Ancak tanrılar, savaşı Yunanların kazanmasına karar vermiştir ve bu kaderi kimsenin değiştirmesine izin vermezler. Bu yüzden tanrılar Laokoon’u susturmak için iki yılan gönderir. Denizden gelen bu yılanlar, Laokoon ve oğullarına saldırır. Üçüne de dolanır, ısırır ve önce oğullarını, ardından Laokoon’u öldürür.
Plinius ve Laokoon
Romalı aristokrat ve bilgin Plinius, Doğa Tarihi’nin ilk ciltlerini M.S. 77’de yayımlamıştır. Bu ansiklopedi, bilinen tüm bilgileri kaydetmeyi amaçlamıştır. Laokoon heykeli de bu eserde tarif edilmiştir.
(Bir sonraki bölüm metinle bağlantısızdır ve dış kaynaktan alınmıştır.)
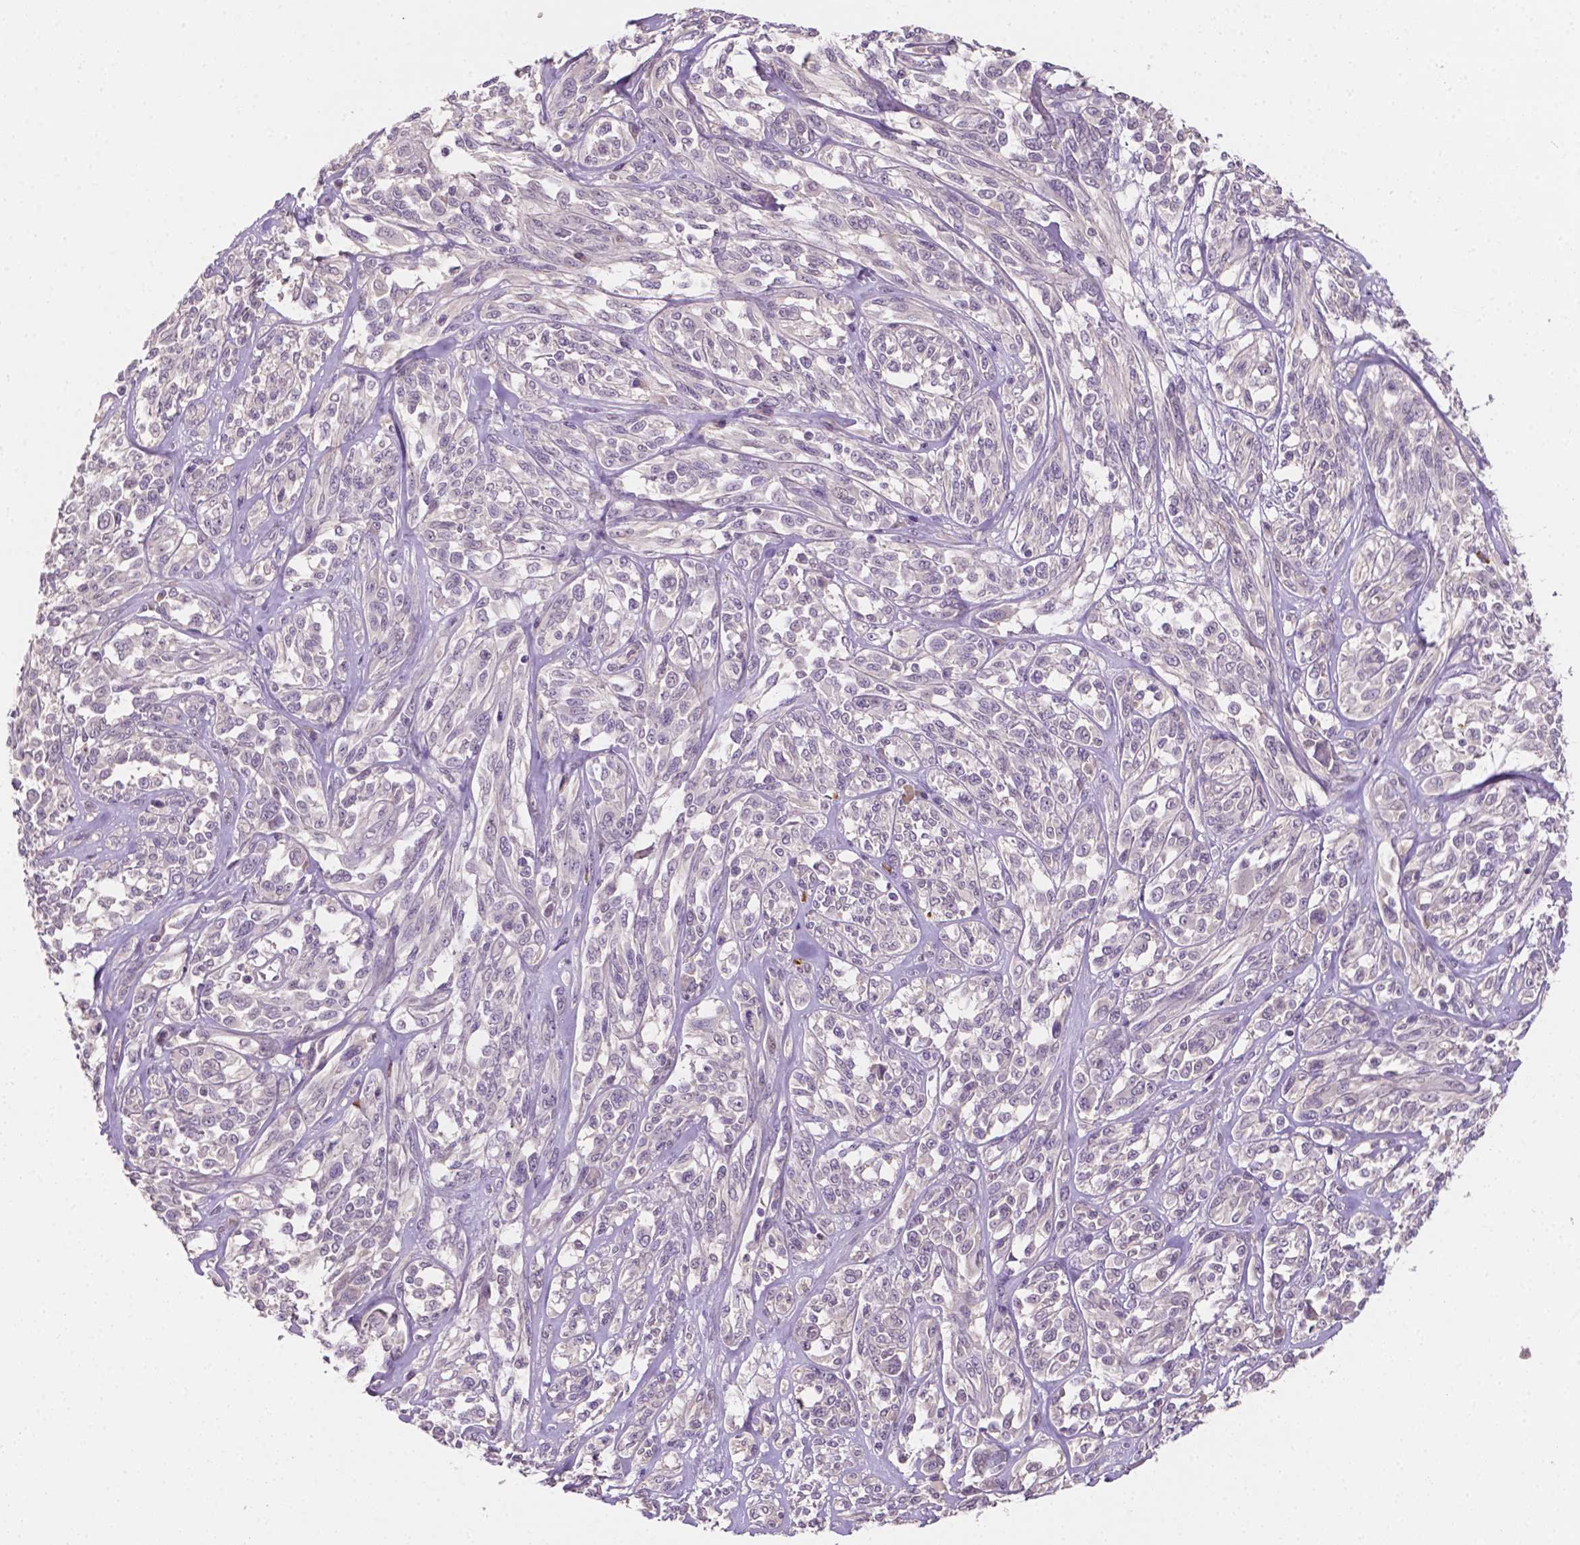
{"staining": {"intensity": "negative", "quantity": "none", "location": "none"}, "tissue": "melanoma", "cell_type": "Tumor cells", "image_type": "cancer", "snomed": [{"axis": "morphology", "description": "Malignant melanoma, NOS"}, {"axis": "topography", "description": "Skin"}], "caption": "Tumor cells show no significant positivity in malignant melanoma.", "gene": "MROH6", "patient": {"sex": "female", "age": 91}}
Plinius bu heykeli imparator Titus’un evinde gördüğü biçimiyle anlatır ve eseri Rodoslu heykeltıraşlar Hagesandros, Polydoros ve Athenodoros’a atfeder. Plinius, heykeli tüm diğer sanat eserlerinden üstün olarak över. Laokoon heykeli ile Plinius’un betimlemesi arasında, heykelin tek blok yerine birkaç taş bloktan yapılmış olması gibi bazı tutarsızlıklar bulunsa da Vatikan’daki Laokoon’un Plinius’un tarif ettiği heykel olduğu genel kabul görmüştür.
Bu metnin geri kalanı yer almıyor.